▶ THE RECORDS:

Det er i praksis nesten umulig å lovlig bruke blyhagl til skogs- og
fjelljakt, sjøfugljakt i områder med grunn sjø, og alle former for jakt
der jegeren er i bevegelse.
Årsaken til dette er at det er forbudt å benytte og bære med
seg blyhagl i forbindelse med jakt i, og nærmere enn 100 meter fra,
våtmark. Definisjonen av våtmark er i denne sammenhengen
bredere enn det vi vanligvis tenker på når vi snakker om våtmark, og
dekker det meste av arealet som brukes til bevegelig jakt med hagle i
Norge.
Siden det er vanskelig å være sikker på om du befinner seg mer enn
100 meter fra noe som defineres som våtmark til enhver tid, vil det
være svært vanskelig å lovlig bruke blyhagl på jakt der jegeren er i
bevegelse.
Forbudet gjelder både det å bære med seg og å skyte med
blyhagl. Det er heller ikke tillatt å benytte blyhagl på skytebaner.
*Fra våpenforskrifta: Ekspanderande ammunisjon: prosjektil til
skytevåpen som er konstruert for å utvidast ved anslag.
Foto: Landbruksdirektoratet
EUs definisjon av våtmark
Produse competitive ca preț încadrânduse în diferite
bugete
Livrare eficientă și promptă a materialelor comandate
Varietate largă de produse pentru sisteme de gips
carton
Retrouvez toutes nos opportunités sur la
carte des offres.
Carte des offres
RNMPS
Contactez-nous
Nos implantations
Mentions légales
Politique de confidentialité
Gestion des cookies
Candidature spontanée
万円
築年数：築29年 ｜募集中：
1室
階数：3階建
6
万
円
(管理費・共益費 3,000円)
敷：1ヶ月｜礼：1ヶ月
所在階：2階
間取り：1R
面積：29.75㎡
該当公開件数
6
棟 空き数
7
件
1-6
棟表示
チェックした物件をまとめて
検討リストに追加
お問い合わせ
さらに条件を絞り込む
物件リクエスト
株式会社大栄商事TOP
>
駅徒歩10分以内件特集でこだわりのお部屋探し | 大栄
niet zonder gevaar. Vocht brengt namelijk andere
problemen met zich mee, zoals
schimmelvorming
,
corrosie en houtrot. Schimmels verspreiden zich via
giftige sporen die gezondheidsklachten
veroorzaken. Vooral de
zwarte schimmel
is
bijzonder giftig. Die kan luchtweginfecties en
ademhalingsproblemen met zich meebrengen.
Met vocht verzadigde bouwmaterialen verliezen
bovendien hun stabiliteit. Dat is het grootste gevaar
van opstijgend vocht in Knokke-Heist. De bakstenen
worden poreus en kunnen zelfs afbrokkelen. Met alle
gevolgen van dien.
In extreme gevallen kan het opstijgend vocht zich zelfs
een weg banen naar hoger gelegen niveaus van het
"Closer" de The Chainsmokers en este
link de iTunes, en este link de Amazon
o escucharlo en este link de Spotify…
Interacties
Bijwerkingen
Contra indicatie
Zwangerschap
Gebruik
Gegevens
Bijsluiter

* * *

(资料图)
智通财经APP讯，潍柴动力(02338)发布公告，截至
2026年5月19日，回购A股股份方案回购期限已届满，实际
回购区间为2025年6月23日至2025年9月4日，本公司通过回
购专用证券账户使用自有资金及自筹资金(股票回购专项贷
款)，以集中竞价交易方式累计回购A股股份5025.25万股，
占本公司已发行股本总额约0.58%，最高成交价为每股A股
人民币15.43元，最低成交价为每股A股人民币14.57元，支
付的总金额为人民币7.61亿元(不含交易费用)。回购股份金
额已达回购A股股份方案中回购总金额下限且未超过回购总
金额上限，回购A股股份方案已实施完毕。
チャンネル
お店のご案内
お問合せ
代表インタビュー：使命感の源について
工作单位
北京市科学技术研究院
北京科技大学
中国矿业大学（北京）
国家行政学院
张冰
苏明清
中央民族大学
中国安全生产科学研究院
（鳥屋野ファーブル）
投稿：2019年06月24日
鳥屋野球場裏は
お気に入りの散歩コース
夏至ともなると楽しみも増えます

▶ WHAT TO PRODUCE: Copy out the material from the line containing "Det er i praksis" through the line containing "Årsaken til dette", including both of those lines.

▶ FINISHED EXERCISE:
Det er i praksis nesten umulig å lovlig bruke blyhagl til skogs- og
fjelljakt, sjøfugljakt i områder med grunn sjø, og alle former for jakt
der jegeren er i bevegelse.
Årsaken til dette er at det er forbudt å benytte og bære med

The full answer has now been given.